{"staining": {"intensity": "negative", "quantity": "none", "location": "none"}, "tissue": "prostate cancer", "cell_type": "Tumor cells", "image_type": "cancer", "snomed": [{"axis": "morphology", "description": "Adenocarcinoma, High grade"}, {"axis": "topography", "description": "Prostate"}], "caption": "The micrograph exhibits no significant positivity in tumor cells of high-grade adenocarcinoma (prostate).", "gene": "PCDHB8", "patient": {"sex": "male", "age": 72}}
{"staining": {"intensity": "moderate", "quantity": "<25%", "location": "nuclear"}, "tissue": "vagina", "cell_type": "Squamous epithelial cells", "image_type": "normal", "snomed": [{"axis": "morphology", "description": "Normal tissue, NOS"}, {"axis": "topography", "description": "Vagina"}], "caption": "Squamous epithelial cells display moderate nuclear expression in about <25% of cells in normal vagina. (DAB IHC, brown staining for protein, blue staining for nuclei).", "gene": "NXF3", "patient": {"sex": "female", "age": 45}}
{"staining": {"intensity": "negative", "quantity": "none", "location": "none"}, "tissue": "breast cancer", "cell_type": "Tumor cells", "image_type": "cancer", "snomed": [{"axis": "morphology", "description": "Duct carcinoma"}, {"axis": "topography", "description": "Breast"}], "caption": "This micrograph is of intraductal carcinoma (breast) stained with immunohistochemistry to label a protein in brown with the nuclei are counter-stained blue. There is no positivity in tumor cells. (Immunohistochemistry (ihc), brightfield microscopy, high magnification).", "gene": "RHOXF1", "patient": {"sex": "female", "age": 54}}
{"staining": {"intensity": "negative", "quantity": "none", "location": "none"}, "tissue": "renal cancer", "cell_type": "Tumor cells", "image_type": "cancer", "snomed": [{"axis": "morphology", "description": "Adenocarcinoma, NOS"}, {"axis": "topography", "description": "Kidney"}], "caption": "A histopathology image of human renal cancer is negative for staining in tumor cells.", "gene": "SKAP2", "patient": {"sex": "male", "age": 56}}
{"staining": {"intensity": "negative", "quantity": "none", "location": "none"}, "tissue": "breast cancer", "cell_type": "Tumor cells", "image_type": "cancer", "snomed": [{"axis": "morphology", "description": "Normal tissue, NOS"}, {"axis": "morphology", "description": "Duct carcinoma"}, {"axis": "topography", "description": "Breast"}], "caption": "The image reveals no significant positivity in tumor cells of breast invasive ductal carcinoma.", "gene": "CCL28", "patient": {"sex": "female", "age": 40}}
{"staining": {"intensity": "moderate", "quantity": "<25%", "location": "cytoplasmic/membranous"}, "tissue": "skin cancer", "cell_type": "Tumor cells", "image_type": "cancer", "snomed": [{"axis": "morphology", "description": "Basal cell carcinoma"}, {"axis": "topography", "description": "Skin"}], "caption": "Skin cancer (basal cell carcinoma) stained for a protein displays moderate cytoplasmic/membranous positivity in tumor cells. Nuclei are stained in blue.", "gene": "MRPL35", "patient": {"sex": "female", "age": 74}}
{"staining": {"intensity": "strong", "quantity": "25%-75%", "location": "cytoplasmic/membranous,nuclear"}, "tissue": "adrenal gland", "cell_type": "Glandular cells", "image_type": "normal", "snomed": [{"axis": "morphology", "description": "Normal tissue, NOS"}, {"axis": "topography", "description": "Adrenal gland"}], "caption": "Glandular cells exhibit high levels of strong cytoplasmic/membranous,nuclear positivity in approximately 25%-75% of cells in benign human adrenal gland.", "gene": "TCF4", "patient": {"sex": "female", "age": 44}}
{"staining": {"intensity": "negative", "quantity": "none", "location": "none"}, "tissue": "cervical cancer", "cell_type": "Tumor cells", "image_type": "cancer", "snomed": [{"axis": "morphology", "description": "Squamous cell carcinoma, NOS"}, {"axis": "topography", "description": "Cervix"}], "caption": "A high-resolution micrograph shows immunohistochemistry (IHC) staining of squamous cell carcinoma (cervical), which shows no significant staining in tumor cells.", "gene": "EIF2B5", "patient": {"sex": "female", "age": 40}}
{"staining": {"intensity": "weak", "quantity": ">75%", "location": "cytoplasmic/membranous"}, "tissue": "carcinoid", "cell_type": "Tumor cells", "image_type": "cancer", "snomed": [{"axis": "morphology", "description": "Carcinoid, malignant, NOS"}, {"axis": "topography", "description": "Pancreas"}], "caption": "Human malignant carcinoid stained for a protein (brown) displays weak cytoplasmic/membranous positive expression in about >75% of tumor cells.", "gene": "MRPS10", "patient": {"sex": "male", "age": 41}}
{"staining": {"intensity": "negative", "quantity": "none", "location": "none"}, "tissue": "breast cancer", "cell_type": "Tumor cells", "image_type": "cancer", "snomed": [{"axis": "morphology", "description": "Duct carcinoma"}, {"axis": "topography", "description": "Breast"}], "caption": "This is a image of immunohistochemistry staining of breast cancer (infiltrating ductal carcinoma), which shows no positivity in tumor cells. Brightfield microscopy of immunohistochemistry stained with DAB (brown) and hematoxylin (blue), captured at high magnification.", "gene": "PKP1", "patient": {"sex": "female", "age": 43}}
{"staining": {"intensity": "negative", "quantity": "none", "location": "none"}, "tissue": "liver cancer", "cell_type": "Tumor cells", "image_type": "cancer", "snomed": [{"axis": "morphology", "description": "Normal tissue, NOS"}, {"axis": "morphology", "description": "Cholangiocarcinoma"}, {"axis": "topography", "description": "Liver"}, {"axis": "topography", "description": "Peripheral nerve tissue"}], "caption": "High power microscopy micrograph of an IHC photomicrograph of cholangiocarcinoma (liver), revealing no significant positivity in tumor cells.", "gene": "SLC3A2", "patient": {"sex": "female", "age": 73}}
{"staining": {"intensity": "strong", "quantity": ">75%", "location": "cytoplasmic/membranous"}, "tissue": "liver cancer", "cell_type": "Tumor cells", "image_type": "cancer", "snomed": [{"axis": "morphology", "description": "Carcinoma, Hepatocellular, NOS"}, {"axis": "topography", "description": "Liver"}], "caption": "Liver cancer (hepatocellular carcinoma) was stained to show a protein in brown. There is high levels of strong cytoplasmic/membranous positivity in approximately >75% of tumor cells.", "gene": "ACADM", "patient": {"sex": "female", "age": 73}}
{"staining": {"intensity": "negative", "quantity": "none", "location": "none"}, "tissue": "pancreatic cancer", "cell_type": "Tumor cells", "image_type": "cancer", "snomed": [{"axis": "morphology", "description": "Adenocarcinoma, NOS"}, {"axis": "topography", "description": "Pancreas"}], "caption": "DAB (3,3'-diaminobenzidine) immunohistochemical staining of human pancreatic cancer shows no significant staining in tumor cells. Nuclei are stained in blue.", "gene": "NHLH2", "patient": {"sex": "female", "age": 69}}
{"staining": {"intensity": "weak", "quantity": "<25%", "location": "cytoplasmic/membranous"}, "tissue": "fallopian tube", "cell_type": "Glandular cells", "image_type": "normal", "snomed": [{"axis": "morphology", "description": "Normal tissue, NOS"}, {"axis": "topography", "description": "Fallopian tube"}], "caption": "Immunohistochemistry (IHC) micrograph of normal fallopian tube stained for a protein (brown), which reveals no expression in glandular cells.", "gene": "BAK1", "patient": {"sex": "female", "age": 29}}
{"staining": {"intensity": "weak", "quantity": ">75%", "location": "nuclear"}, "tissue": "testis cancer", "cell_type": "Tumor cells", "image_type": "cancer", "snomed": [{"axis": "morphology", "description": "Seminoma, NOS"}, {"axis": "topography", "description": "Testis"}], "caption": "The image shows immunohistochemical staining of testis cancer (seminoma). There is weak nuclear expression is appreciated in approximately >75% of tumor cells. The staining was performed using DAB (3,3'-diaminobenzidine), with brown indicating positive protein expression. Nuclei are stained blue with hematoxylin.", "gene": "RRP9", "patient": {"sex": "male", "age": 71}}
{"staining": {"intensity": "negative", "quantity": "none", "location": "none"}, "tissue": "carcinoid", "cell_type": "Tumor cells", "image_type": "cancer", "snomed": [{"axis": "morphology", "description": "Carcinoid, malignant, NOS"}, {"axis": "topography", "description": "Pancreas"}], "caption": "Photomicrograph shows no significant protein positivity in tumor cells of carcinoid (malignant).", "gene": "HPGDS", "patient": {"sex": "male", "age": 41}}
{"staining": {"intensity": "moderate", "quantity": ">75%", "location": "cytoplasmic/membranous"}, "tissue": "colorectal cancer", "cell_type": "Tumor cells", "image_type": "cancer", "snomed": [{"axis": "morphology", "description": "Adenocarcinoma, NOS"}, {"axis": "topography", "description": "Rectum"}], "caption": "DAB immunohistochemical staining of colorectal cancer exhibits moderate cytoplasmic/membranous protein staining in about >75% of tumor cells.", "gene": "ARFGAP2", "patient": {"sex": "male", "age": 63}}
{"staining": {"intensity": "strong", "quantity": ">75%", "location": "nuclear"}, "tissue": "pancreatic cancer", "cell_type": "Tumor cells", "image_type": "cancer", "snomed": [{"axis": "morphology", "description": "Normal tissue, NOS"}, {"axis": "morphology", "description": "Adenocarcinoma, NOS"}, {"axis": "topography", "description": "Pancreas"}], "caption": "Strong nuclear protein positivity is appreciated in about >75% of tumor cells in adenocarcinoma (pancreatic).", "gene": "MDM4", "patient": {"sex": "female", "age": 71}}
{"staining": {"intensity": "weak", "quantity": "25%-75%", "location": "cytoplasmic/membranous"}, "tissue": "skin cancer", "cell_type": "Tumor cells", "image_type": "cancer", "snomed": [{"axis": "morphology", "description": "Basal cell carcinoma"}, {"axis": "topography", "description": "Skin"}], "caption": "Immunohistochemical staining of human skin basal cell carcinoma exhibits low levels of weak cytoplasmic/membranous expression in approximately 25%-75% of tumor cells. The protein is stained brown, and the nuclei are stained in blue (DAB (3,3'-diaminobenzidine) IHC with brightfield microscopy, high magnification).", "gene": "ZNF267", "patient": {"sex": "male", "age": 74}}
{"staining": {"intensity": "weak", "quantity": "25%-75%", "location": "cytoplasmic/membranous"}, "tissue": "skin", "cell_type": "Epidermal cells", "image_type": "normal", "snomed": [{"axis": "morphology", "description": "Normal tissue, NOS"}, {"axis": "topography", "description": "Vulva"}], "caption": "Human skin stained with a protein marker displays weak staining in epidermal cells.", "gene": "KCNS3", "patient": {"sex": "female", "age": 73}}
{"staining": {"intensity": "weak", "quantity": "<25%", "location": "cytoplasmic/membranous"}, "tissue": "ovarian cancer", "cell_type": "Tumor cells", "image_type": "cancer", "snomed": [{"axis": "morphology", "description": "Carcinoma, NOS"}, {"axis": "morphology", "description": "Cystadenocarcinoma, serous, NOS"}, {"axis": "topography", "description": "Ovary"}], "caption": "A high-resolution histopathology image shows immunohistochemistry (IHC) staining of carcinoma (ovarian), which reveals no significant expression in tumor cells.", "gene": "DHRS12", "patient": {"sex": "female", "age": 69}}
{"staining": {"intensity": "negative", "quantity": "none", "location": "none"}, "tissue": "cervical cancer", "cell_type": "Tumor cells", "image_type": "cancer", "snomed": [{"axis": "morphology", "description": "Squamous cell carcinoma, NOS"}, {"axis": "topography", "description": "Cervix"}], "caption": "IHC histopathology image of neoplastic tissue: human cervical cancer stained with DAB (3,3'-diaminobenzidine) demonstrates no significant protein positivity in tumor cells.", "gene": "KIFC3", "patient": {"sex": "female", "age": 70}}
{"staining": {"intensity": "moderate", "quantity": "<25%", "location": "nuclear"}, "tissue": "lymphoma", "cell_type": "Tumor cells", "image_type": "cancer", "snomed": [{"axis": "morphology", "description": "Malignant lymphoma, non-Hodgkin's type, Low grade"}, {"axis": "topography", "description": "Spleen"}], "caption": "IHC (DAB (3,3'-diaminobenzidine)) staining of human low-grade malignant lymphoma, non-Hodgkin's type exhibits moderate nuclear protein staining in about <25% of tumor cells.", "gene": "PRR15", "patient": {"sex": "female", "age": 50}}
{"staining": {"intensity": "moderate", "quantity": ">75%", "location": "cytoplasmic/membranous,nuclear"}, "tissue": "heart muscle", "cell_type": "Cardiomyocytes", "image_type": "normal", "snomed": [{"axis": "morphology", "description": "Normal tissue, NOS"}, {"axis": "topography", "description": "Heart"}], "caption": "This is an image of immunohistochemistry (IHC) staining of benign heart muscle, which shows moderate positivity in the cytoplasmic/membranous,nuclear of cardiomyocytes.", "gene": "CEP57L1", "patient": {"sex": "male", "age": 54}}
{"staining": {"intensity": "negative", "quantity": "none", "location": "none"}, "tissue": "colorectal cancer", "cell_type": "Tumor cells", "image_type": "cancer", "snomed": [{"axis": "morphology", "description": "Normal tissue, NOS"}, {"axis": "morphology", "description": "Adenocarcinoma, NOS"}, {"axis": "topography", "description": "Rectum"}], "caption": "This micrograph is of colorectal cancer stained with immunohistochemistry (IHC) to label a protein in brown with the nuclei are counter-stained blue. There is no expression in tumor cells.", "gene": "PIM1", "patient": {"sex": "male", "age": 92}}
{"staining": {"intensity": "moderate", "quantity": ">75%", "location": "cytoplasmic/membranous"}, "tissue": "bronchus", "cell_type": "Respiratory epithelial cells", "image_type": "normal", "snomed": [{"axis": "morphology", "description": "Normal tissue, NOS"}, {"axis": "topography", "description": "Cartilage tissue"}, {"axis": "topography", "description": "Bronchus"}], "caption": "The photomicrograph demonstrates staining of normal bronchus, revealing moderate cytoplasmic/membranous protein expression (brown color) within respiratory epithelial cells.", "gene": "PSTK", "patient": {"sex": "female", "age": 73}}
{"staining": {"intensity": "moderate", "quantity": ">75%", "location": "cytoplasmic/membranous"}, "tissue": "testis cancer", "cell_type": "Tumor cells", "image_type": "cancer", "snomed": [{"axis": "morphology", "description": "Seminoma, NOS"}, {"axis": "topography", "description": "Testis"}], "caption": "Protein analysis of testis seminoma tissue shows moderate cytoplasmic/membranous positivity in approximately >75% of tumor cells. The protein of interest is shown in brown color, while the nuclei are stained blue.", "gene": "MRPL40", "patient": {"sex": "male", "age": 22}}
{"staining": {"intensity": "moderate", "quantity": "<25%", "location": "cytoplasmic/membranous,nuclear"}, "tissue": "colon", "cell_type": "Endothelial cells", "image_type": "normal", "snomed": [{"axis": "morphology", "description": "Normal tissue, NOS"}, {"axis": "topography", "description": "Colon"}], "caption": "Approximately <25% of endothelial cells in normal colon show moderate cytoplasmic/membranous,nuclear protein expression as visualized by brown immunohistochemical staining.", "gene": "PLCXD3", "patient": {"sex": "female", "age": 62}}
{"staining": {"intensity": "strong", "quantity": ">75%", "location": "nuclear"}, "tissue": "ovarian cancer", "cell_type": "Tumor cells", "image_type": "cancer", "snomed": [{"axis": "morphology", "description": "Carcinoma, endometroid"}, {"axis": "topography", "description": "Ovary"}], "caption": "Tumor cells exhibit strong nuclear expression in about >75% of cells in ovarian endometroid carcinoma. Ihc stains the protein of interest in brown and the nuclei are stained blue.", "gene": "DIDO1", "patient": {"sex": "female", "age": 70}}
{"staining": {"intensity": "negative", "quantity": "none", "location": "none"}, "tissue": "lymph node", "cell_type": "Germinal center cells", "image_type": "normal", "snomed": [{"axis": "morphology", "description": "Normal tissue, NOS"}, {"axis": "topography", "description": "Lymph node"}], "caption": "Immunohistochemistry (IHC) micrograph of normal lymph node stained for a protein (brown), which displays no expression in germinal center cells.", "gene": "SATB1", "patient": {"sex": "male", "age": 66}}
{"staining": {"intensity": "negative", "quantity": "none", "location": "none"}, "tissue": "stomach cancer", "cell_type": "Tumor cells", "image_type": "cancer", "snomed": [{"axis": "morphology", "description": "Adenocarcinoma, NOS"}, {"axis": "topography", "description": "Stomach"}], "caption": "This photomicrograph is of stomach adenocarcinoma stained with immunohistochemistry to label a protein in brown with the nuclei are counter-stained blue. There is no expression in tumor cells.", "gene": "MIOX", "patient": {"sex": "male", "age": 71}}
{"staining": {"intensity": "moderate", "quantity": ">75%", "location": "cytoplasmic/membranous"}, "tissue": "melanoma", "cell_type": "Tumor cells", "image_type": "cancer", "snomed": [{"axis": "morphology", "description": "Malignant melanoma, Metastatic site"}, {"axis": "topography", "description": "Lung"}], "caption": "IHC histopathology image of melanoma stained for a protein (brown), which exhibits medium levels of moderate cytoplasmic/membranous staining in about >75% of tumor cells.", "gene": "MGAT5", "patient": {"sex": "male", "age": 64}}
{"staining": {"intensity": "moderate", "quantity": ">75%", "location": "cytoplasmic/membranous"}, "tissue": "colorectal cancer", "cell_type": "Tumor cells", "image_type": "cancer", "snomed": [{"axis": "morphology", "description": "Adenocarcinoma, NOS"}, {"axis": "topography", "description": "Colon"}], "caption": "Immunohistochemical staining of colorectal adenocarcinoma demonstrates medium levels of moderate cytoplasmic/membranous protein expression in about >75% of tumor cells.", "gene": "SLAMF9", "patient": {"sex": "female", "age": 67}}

====================

• Assignment: Only lines holding the word "benign" are wanted; list them all from the material.

• Answer area:
{"staining": {"intensity": "strong", "quantity": "25%-75%", "location": "cytoplasmic/membranous,nuclear"}, "tissue": "adrenal gland", "cell_type": "Glandular cells", "image_type": "normal", "snomed": [{"axis": "morphology", "description": "Normal tissue, NOS"}, {"axis": "topography", "description": "Adrenal gland"}], "caption": "Glandular cells exhibit high levels of strong cytoplasmic/membranous,nuclear positivity in approximately 25%-75% of cells in benign human adrenal gland.", "gene": "TCF4", "patient": {"sex": "female", "age": 44}}
{"staining": {"intensity": "moderate", "quantity": ">75%", "location": "cytoplasmic/membranous,nuclear"}, "tissue": "heart muscle", "cell_type": "Cardiomyocytes", "image_type": "normal", "snomed": [{"axis": "morphology", "description": "Normal tissue, NOS"}, {"axis": "topography", "description": "Heart"}], "caption": "This is an image of immunohistochemistry (IHC) staining of benign heart muscle, which shows moderate positivity in the cytoplasmic/membranous,nuclear of cardiomyocytes.", "gene": "CEP57L1", "patient": {"sex": "male", "age": 54}}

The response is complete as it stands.